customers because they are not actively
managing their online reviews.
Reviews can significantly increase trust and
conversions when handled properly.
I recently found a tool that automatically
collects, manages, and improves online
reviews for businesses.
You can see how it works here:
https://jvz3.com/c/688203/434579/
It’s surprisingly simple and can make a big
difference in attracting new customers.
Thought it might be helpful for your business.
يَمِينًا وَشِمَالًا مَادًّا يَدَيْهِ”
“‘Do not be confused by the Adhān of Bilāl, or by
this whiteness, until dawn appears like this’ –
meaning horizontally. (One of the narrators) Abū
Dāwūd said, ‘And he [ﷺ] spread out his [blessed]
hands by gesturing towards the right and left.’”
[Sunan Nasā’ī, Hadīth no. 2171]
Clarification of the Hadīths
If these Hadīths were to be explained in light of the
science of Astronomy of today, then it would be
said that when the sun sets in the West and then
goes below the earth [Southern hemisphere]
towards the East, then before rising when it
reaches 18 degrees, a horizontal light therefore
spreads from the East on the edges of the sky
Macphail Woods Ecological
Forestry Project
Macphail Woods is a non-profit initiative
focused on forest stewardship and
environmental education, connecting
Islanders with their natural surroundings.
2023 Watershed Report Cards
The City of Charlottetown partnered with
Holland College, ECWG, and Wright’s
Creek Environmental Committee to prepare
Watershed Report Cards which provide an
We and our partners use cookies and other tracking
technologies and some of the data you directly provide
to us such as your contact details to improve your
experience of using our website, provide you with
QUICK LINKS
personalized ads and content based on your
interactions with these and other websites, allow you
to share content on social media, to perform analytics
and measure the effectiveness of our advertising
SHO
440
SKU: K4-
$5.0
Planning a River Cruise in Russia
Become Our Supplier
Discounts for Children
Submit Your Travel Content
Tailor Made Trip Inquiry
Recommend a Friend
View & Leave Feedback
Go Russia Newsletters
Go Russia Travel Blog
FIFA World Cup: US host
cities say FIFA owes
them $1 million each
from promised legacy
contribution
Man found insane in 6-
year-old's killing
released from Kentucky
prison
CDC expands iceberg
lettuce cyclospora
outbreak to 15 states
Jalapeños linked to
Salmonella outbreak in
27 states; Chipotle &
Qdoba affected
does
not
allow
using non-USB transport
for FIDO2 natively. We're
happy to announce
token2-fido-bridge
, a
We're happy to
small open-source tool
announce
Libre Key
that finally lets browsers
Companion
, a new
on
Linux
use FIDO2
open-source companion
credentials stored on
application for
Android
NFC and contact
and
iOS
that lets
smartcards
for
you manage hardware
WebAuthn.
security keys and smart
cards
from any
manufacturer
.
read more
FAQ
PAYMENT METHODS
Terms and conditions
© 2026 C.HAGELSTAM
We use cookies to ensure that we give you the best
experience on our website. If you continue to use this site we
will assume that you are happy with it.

▶ _To do_: Write out the records from the beginning down to and including the line with "Clarification of the Hadīths", putting "clients" in place of "customers" wherever it appears and keeping everything else the same.

▶ _Answer area_:
clients because they are not actively
managing their online reviews.
Reviews can significantly increase trust and
conversions when handled properly.
I recently found a tool that automatically
collects, manages, and improves online
reviews for businesses.
You can see how it works here:
https://jvz3.com/c/688203/434579/
It’s surprisingly simple and can make a big
difference in attracting new clients.
Thought it might be helpful for your business.
يَمِينًا وَشِمَالًا مَادًّا يَدَيْهِ”
“‘Do not be confused by the Adhān of Bilāl, or by
this whiteness, until dawn appears like this’ –
meaning horizontally. (One of the narrators) Abū
Dāwūd said, ‘And he [ﷺ] spread out his [blessed]
hands by gesturing towards the right and left.’”
[Sunan Nasā’ī, Hadīth no. 2171]
Clarification of the Hadīths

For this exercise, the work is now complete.